There are four “angels”: A Johnny Deppish young man with artificial hands and an array of jeweler’s loupes and spectacle lenses to help him read scripture. His name is Happy. There is a hollow-eyed cowboy (who looked to me to be wearing a Bob Scriver buffalo skull bolo tie) who never says anything -- he’s “God.” He turns out to be a skypilot. God never tells you anything. You have to get Happy (rabbi?) to read scripture. And there is an English gent, complete with accent, feather boa, and either a tea cozy or mob cap on his head. He perennially sips tea, which he is willing to share, and clearly is one of those church ritual and circumstance people.
The most angelic and only female angel is Darryl Hannah in a sort of Elizabethan shirt. She is admonished, “Don’t let your maternal nature unman you.” She is nurturing, concerned, grieving, joyous, aching, protective, and all the parental qualities. Pretty much like the actress, who once played a mermaid in a different movie and who visited a Great Falls motel where there is a swimming pool with a bar built into the side and put on a mermaid suit to divert the drinkers for a while. (Normally there are several athletic young local women who do the honors.)
Over against this angel crew, who have evidently come to witness the death of the community, most vividly represented by the flooding of the graveyard, is a set of Kafka-esque bureaucrats -- all men of roughly the same appearance, all dressed as men were in the Fifties in long coats and fedoras. (We call ‘em “stingy brims” here.) Each black hat has a white feather tucked into the band, like the white spot in the black half of a yin-yang swirl. Basically human and decent, they are charged with the terrible task of clearing out the balky remnants in homes. It’s interesting that in two of the other angel movies I have (“Michael” and “City of Angels”) the angels are John Travolta and Nicholas Cage, both wearing the long black coats but not the hats.
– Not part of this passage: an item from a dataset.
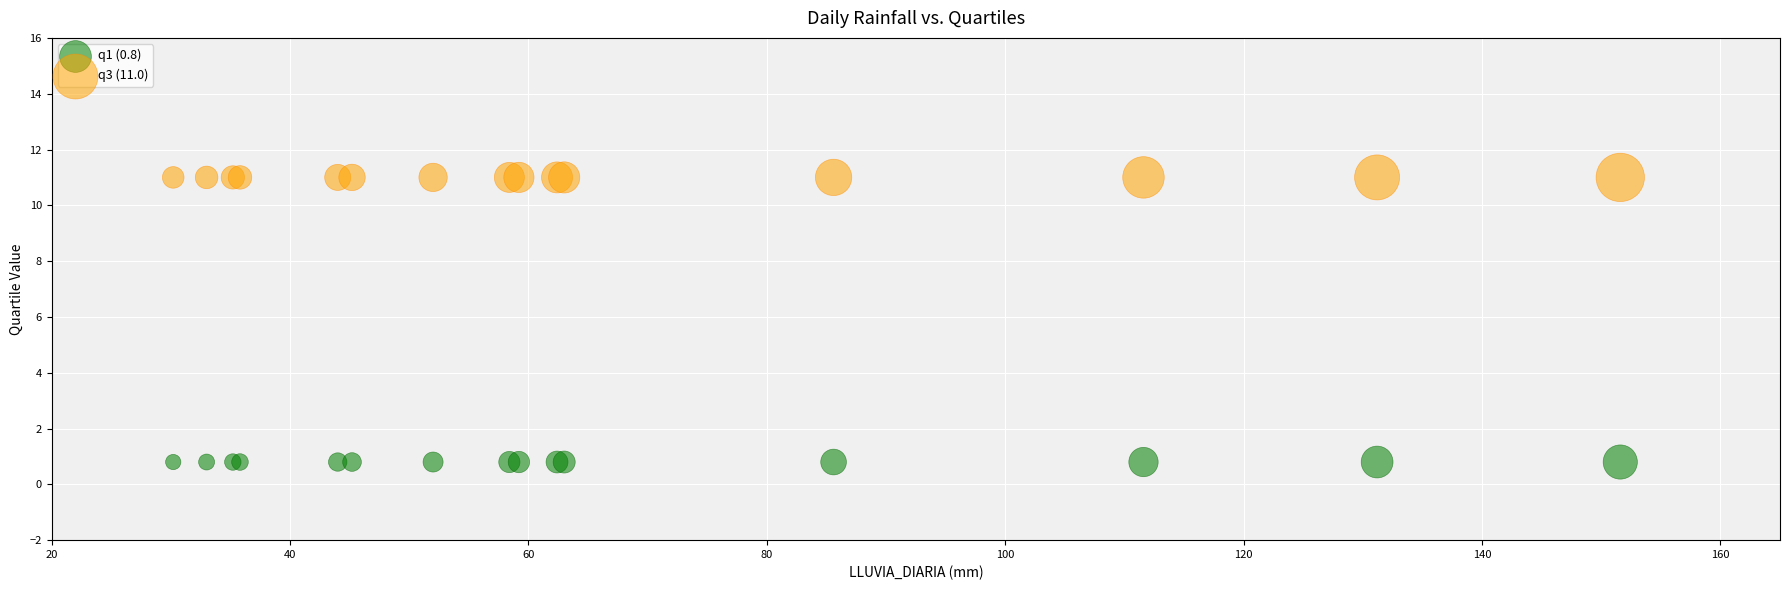

Which series contains the lowest Y value?

q1 (0.8)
In fact, both are all TOO human, which is the plot point. Interesting that they are also tall, dark males. In "Northfork" Hannah is the only blonde female and she wears a black wig -- like an Orthodox Jewish woman.
These bureaucrats walk through the damn’s [sic] guts, stopping to pat the bump where one of the workers was accidentally entombed. (Famous references to real cases and well-known short story here. "The price of progress.") They constantly gripe and wisecrack, just the way real bureaucrats do. (“Stop screwing around,” they admonish one young couple who is doing just that.) One pair of them (they work in pairs like Mormon missionaries) is a father-son team with a mother in that cemetary, unclaimed.
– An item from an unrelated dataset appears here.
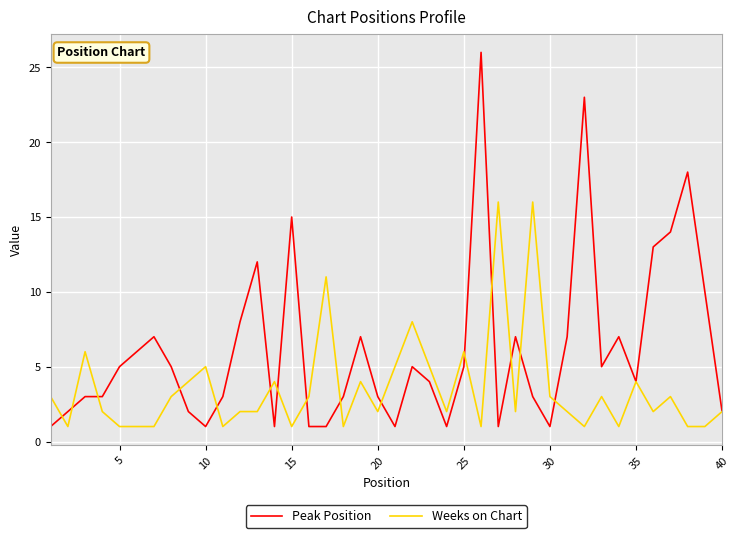

Which series has the widest spread of values?

Peak Position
I can’t think of anyone else who has used this prairie this way. Normally it is photographed as a panorama of deep romanticism, a Charlie Russell land of sunset hues and colorful characters. This movie uses grassland the way Bergman uses the sea, the stony beach. Dwellers here are aware that this used to be the floor of an ancient sea and is saturated with salt and alkali. But there are no Lot’s wife’s stories in the movie, unless she is in the coffin the father and son finally retrieve.
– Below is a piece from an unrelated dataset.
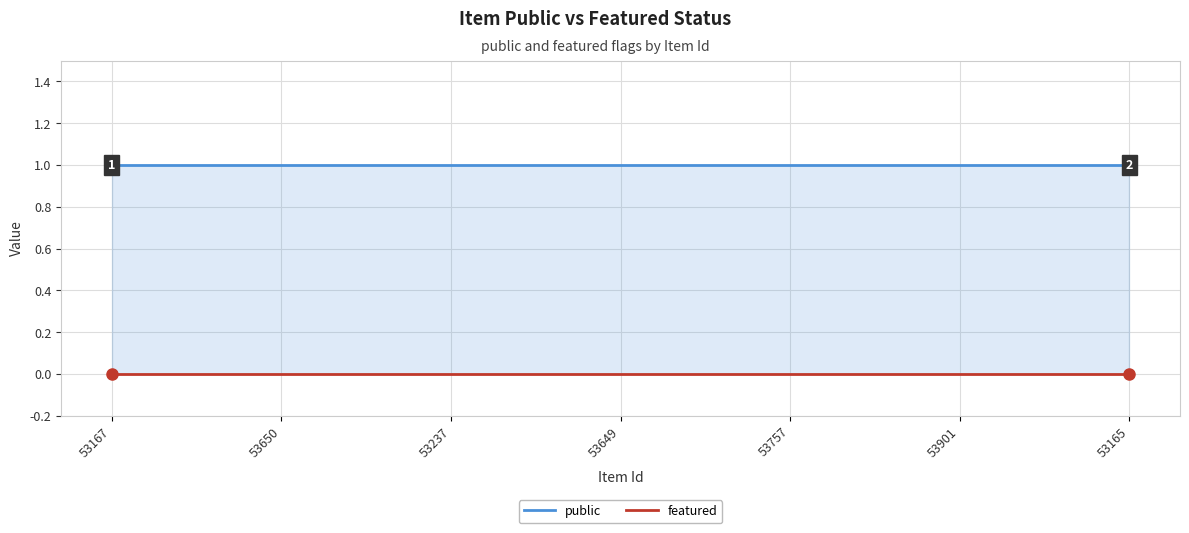

What is the total value across all series at 53237?

1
Much to think about. The movie is rated PG-13 (because of that young couple “screwing around”) but I think it should be rated “mature audiences only.” Or maybe to be brutally honest, “pretentious adult audiences only,” though one really doesn’t need a tea cozy on one’s head. On the other hand, if you are against symbolic ideas, progress as calamity, and Ingmar Bergman, go see those other angel movies.
I’m pretty sure those other two are rated “R” because in both a cherubic blonde young woman (one of them Meg Ryan) doesn’t just get “touched” but “screwed” by an angel. This is more Greek than Judeo-Christian and if you want to speculate on the children who result, that’s a whole different set of movies.